E vai ser divertido. O efeito surpresa de um homem-foguete vestido de branco, surgindo no ar e pousando suavemente no gramado do Coliseu perante quase 100 mil espectadores, deu o tom. Aquela era a terra de Ronald Reagan, o ex-ator eleito presidente da República, cujo deleite com a cerimônia de abertura nada tinha de protocolar.

A partir daí, mesmo quem nunca prestara atenção no hino nacional dos EUA não conseguia mais escapar dos acordes do “Star-spangled banner”. Ecoavam por todas as arenas, ginásios, estádios ou piscinas onde se disputavam as 220 provas dos 21 esportes olímpicos de 1984 — o país anfitrião levou mais da metade das medalhas de ouro disponíveis.

Para mim foi um alívio deixar de ser um asteroide solitário solto no espaço olímpico, como em Moscou. Entre os 9.100 bípedes que ostentavam credenciais de mídia nos Jogos de 1984 (jornalista adora credencial), dois agora faziam parte da mesma equipe que eu. Um deles era o bem-humorado escriba Augusto Nunes. Além de zeloso guardião das regras mais complexas da língua portuguesa, também era fino conhecedor de todos os esportes coletivos — o que resolvia parte de minhas deficiências. O outro era o silencioso e perceptivo fotógrafo Orlando Brito, que sabia ver muito além de suas lentes zoom. No fundo, Brito sempre fora um repórter agudo com olho de fotógrafo, ou vice versa — fotógrafo agudo com ouvido de repórter. Uma beleza.
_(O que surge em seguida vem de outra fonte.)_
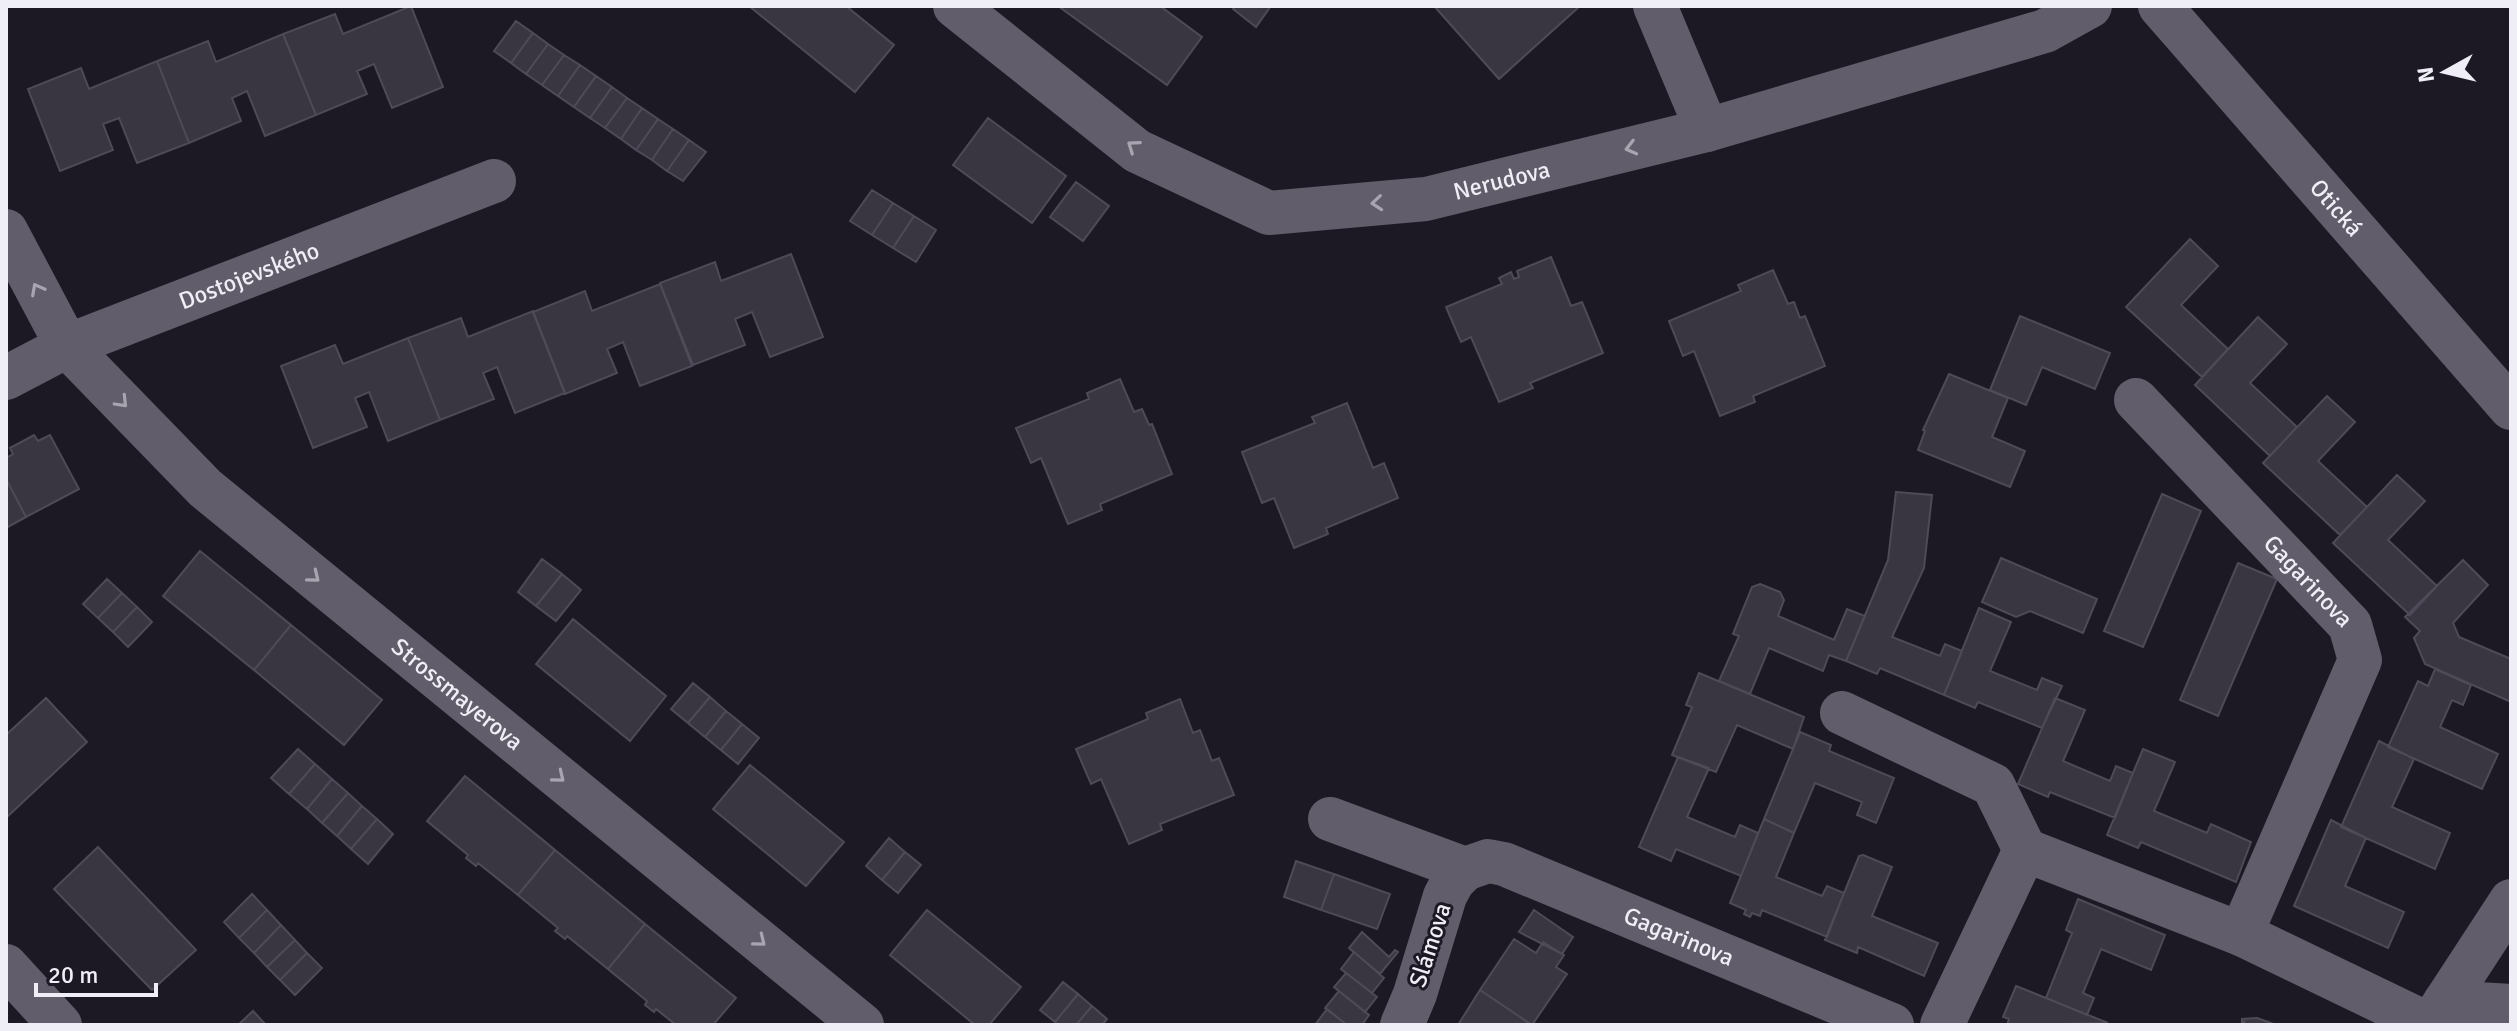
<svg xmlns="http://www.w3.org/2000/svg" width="2517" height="1031" font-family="Signika,sans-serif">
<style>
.building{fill:#393541;stroke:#4e4a57;stroke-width:2}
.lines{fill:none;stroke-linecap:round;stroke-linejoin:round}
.minor{stroke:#615d6a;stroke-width:44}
.oneway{stroke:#a8a5b0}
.labels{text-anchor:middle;stroke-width:6;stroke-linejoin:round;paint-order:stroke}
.street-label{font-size:24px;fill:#efedf5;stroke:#1c1924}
</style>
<rect width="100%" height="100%" fill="#1c1924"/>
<!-- building -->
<path class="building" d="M411 6 443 87 392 108 374 64 357 71 367 94 316 115 283 34 335 14 343 34Z
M749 6H846L894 45 855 92Z
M1058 6H1160L1202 37 1167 85Z
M1236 6H1271L1256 27 1233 9Z
M1434 6H1580L1499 79Z
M516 21 533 33 511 63 494 51Z
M533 33 548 44 526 74 511 63Z
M283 34 316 115 265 136 247 91 232 98 241 121 189 143 157 61 208 41 216 62Z
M548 44 564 55 542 85 526 74Z
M564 55 580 65 558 96 542 85Z
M157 61 189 143 137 163 119 118 103 124 113 150 60 171 28 89 81 68 89 89Z
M580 65 596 76 574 107 558 96Z
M596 76 612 87 590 118 574 107Z
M612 87 627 98 605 128 590 118Z
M627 98 642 108 621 139 605 128Z
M642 108 658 119 636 150 621 139Z
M988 118 1066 176 1032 223 953 165Z
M658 119 673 129 652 160 636 150Z
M673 129 689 140 667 171 652 160Z
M689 140 706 152 683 181 667 171Z
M1076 182 1109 206 1083 241 1050 217Z
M872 190 893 203 872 235 850 221Z
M893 203 914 216 893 248 872 235Z
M914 216 936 230 916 262 893 248Z
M2190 239 2218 266 2181 305 2228 349 2202 377 2126 307Z
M791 254 823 337 770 357 752 312 735 319 745 345 693 365 660 283 715 262 721 281Z
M1551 257 1571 306 1582 302 1603 353 1530 383 1533 388 1499 402 1471 337 1461 342 1446 307 1502 284 1499 278 1511 272 1514 279 1519 277 1517 271Z
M1773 270 1788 304 1794 302 1800 318 1805 316 1825 366 1753 396 1755 402 1720 416 1694 351 1683 356 1669 321 1741 291 1738 285Z
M660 284 692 366 640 386 623 342 607 349 617 373 565 394 533 312 585 291 592 311Z
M533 311 565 393 515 413 497 367 483 373 494 399 440 420 408 338 461 318 468 337Z
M2020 316 2110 353 2095 389 2042 367 2026 405 1990 390Z
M2258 317 2287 344 2250 383 2297 427 2270 456 2195 385Z
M408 338 440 420 388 441 369 392 355 398 367 427 313 448 281 366 335 345 343 364Z
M1949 374 2008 398 1992 437 2025 451 2010 487 1918 450 1925 431 1923 430Z
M1120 379 1134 412 1142 409 1149 425 1152 424 1172 474 1100 504 1102 510 1068 524 1041 458 1031 463 1016 428 1089 399 1087 393Z
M2327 396 2355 422 2318 461 2367 507 2340 535 2263 463Z
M1347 403 1373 468 1384 463 1398 498 1326 528 1328 534 1294 548 1274 498 1262 503 1242 452 1315 423 1312 417Z
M34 435 38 441 50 435 79 489 26 517 6 479V458L13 454 10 448Z
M2397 475 2425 501 2388 540 2437 586 2410 615 2333 543Z
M6 479 26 517 6 528Z
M1896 492 1932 495 1924 568 1892 637 1940 656 1945 644 1962 651 1944 695 1880 668 1877 674 1846 661 1888 560Z
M2162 494 2201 511 2143 647 2104 631Z
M200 551 291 625 254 670 163 596Z
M2001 558 2097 599 2083 633 2030 611 2016 617 1982 602Z
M542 559 562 574 536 606 518 592Z
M2463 560 2488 585 2453 623 2459 637 2511 659V702L2425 664 2414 638 2420 631 2405 617Z
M2238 563 2277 579 2218 716 2180 700Z
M562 574 581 590 556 621 536 606Z
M107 579 122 593 98 618 83 604Z
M1760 584 1780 592 1784 600 1778 616 1834 640 1847 609 1865 616 1846 661 1829 655 1823 671 1769 648 1750 694 1719 681 1739 636 1733 634 1752 587Z
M122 593 137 607 113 632 98 618Z
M137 607 152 622 128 647 113 632Z
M1979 608 2011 622 1990 671 2037 690 2042 678 2062 686 2042 728 1978 702 1975 708 1944 695Z
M573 619 666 696 630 741 536 664Z
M291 625 382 700 344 745 254 670Z
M2435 669 2471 685 2463 705 2452 700 2440 727 2498 754 2482 789 2388 747 2418 681 2428 686Z
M1699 673 1804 717 1793 749 1737 725 1716 772 1672 755 1692 707 1686 705Z
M693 683 710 697 688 723 671 709Z
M710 697 726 711 705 737 688 723Z
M46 698 87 742 6 818V735Z
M2055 698 2085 710 2063 761 2110 781 2116 766 2133 773 2115 818 2050 792 2048 797 2018 784Z
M1180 699 1193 733 1200 730 1212 761 1219 758 1234 795 1160 824 1162 830 1129 844 1101 779 1091 784 1076 749 1148 719 1146 713Z
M726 711 742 724 721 750 705 737Z
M742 724 759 738 738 764 721 750Z
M1800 732 1831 745 1829 751 1894 778 1876 823 1857 815 1862 802 1815 783 1794 833 1764 819Z
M2379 741 2414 759 2392 807 2450 833 2435 869 2341 827Z
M298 749 315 764 289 794 271 778Z
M2143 749 2175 762 2154 811 2207 833 2211 824 2251 842 2236 882 2141 842 2138 848 2107 835Z
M1678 757 1709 768 1687 817 1735 837 1740 825 1758 833 1741 876 1676 849 1671 861 1639 847Z
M315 764 332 779 307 809 289 794Z
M750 765 844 842 806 886 713 809Z
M465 776 555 850 518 895 478 863 476 866 466 858 468 855 427 821Z
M332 779 348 793 322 823 307 809Z
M348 793 362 806 337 836 322 823Z
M362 806 377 819 351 849 337 836Z
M377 819 393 834 368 864 351 849Z
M1764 819 1794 833 1776 877 1822 896 1827 886 1844 893 1827 937 1762 910 1760 916 1752 913 1750 917 1744 914 1746 910 1730 903Z
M2331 820 2366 838 2345 886 2404 912 2388 948 2294 906Z
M889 838 905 852 882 880 866 866Z
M98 847 196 950 152 990 54 889Z
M555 850 645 924 608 969 567 936 565 939 555 931 558 928 518 895Z
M905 852 921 865 898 893 882 880Z
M1863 855 1892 867 1872 916 1938 943 1924 976 1858 947 1857 953 1825 940 1859 856Z
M1296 861 1334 874 1321 910 1284 897Z
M1334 874 1390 894 1377 929 1321 910Z
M252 894 267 910 239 938 224 922Z
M2078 899 2165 935 2151 970 2101 949 2083 993 2094 998 2087 1015 2046 998 2072 933 2066 930Z
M267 910 281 925 254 953 239 938Z
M927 910 1021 987 989 1025H975L890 955Z
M1534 910 1573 937 1562 954 1519 932Z
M645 924 736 998 713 1025H676L656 1009 654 1012 645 1005 647 1001 608 969Z
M281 925 295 940 267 967 254 953Z
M1362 932 1389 957 1395 950 1398 952 1380 974 1349 948Z
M1514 939 1536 953 1543 942 1564 955 1556 967 1567 974 1532 1025 1480 990Z
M295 940 307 953 280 980 267 967Z
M1354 952 1384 978 1372 993 1341 969Z
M307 953 322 968 295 995 280 980Z
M1346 973 1377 997 1365 1012 1334 987Z
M1063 982 1078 994 1055 1022 1040 1010Z
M2016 986 2046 998 2108 1023 2007 1025 2009 1019 2003 1017Z
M1480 990 1532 1025 1527 1023 1525 1025H1458Z
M1339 991 1369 1015 1362 1025H1347L1325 1008Z
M1078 994 1092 1006 1076 1025H1059L1055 1022Z
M1092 1006 1107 1019 1102 1025H1076Z
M1327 1009 1347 1025H1315Z
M253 1011 266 1025H238Z
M2257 1018 2274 1024 2275 1025H2243L2244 1022 2242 1023V1019Z"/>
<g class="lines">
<!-- minor -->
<g class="minor">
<path id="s1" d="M955 6 1137 151 1269 213 1426 199 1707 130 2045 31 2090 6"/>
<path d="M1655 6 1707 130"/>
<path id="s2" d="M2160 6 2511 408"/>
<path id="s3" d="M6 231 67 346 205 488 862 1025"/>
<path id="s4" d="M6 378 67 346 494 181"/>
<path id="s5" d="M2136 400 2350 625 2360 660 2241 934"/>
<path d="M1842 713 1993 785 2025 850"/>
<path d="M1330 819 1465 869 1453 881 1445 896 1415 994 1402 1025"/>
<path id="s6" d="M1465 869 1488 861 1504 864 1892 1025"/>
<path d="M6 966 60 1025"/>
<path d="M2445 1002 2511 1006"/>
<path d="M1942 1025 2025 850 2241 934 2430 1025"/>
<path d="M2430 1025 2511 901"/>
</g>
</g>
<!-- one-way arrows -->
<defs><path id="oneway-chevron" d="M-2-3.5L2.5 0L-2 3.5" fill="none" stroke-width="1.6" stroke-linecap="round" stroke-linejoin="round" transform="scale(2)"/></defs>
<g class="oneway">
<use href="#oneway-chevron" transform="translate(1133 146) rotate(-145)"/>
<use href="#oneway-chevron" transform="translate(1631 148) rotate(166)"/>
<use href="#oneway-chevron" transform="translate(1377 203) rotate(175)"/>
<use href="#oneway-chevron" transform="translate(37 289) rotate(-118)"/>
<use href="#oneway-chevron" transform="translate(122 402) rotate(46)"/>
<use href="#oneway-chevron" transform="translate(314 577) rotate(39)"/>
<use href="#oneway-chevron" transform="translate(559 777) rotate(39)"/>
<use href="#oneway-chevron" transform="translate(760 941) rotate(39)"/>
</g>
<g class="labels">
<!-- street labels -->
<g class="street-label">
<text dy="8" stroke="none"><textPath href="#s1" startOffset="614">Nerudova</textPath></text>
<text dy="8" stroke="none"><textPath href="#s2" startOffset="268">Otická</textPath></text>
<text dy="8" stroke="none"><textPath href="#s4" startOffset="264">Dostojevského</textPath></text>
<text dy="8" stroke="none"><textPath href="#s5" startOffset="250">Gagarinova</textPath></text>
<text dy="8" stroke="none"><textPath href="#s3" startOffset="654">Strossmayerova</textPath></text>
<text dy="8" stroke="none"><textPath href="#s6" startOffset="230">Gagarinova</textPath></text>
<text transform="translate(1430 945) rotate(-72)" y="8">Slámova</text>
</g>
</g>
<!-- border -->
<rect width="2517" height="1031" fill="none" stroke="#efedf5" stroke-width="16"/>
<!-- north arrow -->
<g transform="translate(2445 72) rotate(262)" stroke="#1c1924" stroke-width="6" paint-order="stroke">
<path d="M0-6L14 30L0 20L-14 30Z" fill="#efedf5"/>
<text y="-12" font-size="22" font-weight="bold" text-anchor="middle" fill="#efedf5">N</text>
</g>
<!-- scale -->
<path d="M36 983v12h120v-12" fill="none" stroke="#efedf5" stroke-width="4"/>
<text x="48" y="983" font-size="24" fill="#efedf5" stroke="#1c1924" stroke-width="6" paint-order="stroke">20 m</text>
</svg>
Constatação feita logo nos primeiros dias: numa olimpíada você não trabalha menos quando divide tarefas, na melhor das hipóteses você apenas trabalha melhor. Porém, a cada edição você trabalha mais, apesar da tecnologia avançar a seu favor. Até hoje, passadas quase dez edições, ainda não consegui decifrar essa equação.

Nossa primeira refeição completa e demorada, no Pacifica Hotel de Culver City, onde aportamos cheios de ilusões, acabou sendo a única ao longo dos 15 dias das competições. O resto foi, basicamente, fast food, o que espelhava o espírito McDonald’s dessa edição utilitária dos Jogos.Estava previsto que os soviéticos revidariam na mesma moeda o danoso boicote imposto pelos EUA à Olimpíada de Moscou, em 1980. Alegando falta de segurança na cidade-sede marcada por guerras de gangues, e apontando o danoso índice de poluição local para os pulmões de seus atletas, a URSS esnobou Los Angeles. Protestos contra a inédita admissão de competidores profissionais nos Jogos, e contra a instalação de novos mísseis americanos na Europa, também fizeram parte do balaio de desculpas para a não participação de atletas de 16 países socialistas, além do potentado soviético. Apenas a Iugoslávia e a Romênia, que chegaria em segundo lugar no cômputo final de medalhas, não aderiram ao diktat.

Organizar Jogos numa ditadura é fácil: os mandantes mandam, os comandados cumprem, e executam-se as obras não importa o custo. Em regimes de longa tradição democrática, os critérios são outros. Informados de que as populações das cidades-sedes anteriores continuavam pagando impostos para cobrir pesados rombos, os contribuintes de Los Angeles vetaram, em plebiscito, o uso de dinheiro público no custeio dos Jogos.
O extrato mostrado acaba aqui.